Perhaps what surprises me is my mental romantic want that school would be remembered as an excursion where we discovered so many new things. Math, for instance, opened the doors to the world of numbers. Geometry & mensuration made the world of shapes so amazingly beautiful. Literature & the world of words which I play in was woven tale by tale throughout my schooling days. The human body & photosynthesis is still a magical realm to me. Refraction & how we would all tilt our head to view the pencil under water was brought to my eyes then. While I do not deny that I learnt all of this in school, I do not recall the awe or the surprise in discovering how echoes were produced. It was a fact that we were exposed to & then provided with the formula to compute various aspects of a problem using the time taken to hear an echo.


I remember a simple boyish conversation amongst a few of us who were exposed to the speed of light. We proposed that if I was 20 feet away from a candle (which was covered) and moved at the speed of light, then would I ever see the candlelight if I began moving away from the candle as soon as it was uncovered. The point was, since the light from the candle & I would move at the same speed, there will always be a difference of 20 feet between me and light. To think of light being held back like a stream of molten silver was amazing in conception & even today makes me nearly want to move that fast. That is the awe I refer to. The sheer amazement of using & studying a boomerang (yes, I went to YouTube to see how a boomerang is thrown).


I am not sure if the younger days in school are meant to provide the necessary tools so that those who are sensitive might explore & be amazed & those who aren't will make a living anyway. I would think that the initial years are when the child is likely to be stunned & amazed. To utilise the natural inclination for wonder is what I would think all of education should be about. Even if we eliminated tests & grades, our current approach to introducing a child to the wonders of this world would not focus on stunning the child.


It is not entirely clear to me whether wonder & amazement is best in retrospect.

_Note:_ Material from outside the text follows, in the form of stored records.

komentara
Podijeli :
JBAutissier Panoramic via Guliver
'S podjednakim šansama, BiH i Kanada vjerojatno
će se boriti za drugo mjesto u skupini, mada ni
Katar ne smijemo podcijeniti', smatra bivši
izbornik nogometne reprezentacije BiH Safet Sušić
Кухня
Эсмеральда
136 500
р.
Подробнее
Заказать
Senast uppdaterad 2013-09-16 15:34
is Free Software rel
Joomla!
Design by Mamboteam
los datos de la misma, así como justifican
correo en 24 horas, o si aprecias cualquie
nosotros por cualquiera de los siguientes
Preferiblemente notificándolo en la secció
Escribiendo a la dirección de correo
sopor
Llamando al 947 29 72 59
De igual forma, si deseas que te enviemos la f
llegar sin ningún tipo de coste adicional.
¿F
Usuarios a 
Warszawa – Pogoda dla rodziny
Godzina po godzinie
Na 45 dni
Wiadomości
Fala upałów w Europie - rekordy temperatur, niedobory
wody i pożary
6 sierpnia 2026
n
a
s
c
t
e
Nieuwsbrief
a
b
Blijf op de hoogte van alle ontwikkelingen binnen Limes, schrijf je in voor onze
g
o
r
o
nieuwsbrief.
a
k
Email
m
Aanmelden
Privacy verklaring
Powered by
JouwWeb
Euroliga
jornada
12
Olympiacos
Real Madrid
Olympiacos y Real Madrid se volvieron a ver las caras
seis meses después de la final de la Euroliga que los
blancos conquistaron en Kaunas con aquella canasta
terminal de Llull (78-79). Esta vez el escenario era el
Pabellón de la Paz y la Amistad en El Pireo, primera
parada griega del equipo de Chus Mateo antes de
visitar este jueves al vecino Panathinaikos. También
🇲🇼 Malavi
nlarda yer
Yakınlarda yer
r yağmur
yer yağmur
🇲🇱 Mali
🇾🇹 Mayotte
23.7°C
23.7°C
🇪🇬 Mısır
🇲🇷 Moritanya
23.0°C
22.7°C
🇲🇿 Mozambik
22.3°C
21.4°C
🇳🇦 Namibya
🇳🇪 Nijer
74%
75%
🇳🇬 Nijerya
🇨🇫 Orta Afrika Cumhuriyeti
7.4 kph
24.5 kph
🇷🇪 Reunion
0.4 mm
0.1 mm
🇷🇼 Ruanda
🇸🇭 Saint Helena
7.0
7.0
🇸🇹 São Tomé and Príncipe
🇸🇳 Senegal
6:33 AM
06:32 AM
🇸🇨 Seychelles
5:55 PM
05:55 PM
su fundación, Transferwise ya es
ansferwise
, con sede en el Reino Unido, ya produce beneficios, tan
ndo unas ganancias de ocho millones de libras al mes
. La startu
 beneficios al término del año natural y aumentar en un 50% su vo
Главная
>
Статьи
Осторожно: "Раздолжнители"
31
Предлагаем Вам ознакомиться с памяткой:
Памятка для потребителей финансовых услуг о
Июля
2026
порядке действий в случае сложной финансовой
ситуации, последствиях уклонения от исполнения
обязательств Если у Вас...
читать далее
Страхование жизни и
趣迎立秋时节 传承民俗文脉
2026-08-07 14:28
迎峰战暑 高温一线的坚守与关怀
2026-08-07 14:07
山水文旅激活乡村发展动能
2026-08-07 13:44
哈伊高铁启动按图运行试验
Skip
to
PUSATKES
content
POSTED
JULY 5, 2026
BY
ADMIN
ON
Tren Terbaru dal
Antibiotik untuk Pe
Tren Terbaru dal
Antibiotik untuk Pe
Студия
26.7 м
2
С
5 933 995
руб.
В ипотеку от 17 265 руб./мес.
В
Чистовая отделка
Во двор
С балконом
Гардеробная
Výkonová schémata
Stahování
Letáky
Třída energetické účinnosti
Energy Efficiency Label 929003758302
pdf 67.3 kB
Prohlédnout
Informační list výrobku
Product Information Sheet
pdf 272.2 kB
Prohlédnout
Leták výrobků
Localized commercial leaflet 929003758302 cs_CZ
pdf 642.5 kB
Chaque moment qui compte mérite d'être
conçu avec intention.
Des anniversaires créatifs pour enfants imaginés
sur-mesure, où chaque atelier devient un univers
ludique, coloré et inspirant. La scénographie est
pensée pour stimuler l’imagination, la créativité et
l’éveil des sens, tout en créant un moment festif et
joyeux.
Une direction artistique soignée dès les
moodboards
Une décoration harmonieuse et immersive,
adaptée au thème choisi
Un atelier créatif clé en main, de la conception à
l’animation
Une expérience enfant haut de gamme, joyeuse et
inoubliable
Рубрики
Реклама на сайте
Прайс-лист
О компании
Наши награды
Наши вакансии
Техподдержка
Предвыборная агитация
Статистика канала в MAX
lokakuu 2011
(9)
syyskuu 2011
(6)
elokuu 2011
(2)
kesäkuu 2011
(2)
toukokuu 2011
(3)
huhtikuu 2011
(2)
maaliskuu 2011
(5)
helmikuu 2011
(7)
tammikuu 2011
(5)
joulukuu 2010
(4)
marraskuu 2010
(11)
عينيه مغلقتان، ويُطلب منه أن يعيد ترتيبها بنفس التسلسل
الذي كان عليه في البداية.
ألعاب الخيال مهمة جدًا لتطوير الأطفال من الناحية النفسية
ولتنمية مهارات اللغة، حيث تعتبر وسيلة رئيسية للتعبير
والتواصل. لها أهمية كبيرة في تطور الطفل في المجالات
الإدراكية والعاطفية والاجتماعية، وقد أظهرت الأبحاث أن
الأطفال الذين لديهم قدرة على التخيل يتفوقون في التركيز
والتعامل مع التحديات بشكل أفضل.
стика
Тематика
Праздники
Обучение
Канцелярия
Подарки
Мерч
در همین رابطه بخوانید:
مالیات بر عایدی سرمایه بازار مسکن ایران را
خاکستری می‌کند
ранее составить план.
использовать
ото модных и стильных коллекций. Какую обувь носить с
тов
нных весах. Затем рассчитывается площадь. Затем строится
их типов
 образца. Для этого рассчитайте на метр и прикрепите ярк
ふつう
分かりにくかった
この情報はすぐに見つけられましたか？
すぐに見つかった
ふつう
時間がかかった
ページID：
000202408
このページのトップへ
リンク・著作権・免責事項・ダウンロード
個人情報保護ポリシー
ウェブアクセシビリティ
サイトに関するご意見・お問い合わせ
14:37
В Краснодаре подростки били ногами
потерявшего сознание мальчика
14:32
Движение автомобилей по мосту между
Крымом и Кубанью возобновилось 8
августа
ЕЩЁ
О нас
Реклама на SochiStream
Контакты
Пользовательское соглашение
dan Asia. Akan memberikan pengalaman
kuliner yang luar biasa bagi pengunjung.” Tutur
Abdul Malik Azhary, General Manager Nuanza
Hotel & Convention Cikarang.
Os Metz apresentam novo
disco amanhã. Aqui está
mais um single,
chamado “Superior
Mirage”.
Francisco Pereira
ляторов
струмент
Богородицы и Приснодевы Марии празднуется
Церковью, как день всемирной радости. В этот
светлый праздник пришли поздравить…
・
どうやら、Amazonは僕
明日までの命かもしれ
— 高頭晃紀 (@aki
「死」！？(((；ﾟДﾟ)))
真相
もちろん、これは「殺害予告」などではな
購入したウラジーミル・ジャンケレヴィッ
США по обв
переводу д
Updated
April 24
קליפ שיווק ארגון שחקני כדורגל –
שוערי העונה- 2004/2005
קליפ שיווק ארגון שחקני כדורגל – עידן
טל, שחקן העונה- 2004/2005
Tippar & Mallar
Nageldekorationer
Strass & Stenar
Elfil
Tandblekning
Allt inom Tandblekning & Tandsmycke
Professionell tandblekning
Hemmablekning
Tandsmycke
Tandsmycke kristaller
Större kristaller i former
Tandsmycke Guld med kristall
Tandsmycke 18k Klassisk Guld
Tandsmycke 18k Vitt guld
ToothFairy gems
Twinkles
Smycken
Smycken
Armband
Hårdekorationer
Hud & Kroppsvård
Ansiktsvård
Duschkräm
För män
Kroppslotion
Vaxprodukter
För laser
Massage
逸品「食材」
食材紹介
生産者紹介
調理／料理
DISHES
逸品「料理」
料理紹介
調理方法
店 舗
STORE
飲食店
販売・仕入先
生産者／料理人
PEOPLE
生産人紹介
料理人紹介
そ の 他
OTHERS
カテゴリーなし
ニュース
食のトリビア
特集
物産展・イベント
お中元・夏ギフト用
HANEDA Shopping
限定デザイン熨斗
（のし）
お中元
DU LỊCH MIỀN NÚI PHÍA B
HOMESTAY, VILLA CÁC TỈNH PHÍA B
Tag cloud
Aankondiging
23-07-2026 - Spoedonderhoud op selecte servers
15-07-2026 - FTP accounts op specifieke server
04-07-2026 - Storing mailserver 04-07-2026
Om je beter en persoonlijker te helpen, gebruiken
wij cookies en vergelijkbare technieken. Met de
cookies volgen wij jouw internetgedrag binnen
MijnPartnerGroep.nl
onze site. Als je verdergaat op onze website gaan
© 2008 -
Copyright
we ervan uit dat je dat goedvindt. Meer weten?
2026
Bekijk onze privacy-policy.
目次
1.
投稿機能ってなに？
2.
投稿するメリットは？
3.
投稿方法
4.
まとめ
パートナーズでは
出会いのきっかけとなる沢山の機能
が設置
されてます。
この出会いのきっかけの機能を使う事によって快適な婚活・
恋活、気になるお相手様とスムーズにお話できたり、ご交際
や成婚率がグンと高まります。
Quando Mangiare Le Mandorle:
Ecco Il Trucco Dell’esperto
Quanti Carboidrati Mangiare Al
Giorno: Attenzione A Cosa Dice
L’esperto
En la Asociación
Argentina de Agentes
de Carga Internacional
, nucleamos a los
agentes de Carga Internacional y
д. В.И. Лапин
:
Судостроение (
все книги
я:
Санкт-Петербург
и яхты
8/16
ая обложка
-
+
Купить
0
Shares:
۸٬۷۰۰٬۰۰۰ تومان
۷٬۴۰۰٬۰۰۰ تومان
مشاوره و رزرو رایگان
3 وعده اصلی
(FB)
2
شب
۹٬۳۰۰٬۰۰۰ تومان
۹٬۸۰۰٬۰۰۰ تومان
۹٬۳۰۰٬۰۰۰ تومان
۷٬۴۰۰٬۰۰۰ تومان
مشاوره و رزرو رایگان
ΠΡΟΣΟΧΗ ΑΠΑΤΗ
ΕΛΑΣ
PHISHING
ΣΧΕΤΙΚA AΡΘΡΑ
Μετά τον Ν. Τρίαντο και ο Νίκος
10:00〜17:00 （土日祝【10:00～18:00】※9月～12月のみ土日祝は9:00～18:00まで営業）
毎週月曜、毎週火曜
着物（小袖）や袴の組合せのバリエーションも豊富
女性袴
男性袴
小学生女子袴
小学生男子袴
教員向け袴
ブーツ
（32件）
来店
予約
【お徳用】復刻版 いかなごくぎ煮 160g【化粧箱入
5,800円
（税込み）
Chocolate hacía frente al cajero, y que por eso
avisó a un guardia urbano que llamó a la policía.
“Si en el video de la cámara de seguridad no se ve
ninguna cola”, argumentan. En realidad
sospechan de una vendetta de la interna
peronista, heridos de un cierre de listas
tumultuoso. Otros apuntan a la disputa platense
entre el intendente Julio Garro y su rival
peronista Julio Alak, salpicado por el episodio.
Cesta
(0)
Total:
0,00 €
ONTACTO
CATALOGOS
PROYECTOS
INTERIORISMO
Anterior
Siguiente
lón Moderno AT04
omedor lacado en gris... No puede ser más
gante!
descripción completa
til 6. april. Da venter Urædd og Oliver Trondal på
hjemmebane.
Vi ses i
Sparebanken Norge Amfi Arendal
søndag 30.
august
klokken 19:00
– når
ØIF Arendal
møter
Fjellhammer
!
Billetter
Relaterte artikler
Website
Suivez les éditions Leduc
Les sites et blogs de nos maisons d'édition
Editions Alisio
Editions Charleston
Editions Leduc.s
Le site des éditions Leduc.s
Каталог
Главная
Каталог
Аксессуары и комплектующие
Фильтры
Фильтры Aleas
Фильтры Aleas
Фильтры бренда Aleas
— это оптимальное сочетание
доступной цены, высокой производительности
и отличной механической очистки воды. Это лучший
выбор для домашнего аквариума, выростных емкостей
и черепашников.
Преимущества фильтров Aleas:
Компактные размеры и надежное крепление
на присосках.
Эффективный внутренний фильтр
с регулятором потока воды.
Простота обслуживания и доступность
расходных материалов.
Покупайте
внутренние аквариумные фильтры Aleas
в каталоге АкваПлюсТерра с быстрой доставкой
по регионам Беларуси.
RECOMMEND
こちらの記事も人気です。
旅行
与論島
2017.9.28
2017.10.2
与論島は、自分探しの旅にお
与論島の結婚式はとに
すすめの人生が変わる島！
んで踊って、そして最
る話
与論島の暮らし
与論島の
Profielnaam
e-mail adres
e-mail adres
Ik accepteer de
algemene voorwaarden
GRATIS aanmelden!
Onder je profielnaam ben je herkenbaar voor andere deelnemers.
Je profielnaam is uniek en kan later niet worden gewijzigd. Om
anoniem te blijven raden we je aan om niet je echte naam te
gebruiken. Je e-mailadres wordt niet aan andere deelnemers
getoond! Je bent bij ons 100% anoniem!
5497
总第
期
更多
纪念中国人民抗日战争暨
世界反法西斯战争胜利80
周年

Do children merely see & get used, like a child using a smart-phone and thereafter finding nothing amazing about long distance communication or mobile apps or processor technologies? Adults who see a smart-phone for the first time are indeed amused & amazed at "how much technology has advanced" and hearken back to days when "all we had was a rotary phone & long distance trunk calls". Is amazement always in contrast? I recall the first time I saw a bike in a cage/steel sphere, I was amazed & also thoroughly interested in the notion of centripetal forces. I had nothing to compare it to - sheer adrenaline racing act! But a growing plant is hardly an awe-inspiring thing to a child until she sows the seeds & watches it grow, understanding all that it goes through.


I think schools denature knowing. Whether they do it consciously or not is secondary to this exploration. By capturing the flight of a bird into paragraphs of text about hollow bones & air currents we seem to steal away the opportunity from a child to watch birds & ask questions & seek to understand. By insisting that one be provided all possible knowledge even before curiosity or need arises, we are in essence removing the wonder of first encounter. I might never see a polar bear but I have studied so much about it that perhaps if I saw it in real life, I might be less amazed than if I knew nothing about it.


I think the question that remains is, can we essentially remain ignorant till need arises? What is the price we have to pay for that? Why can we not spend the early years in wonder & then grow organically & apprentice?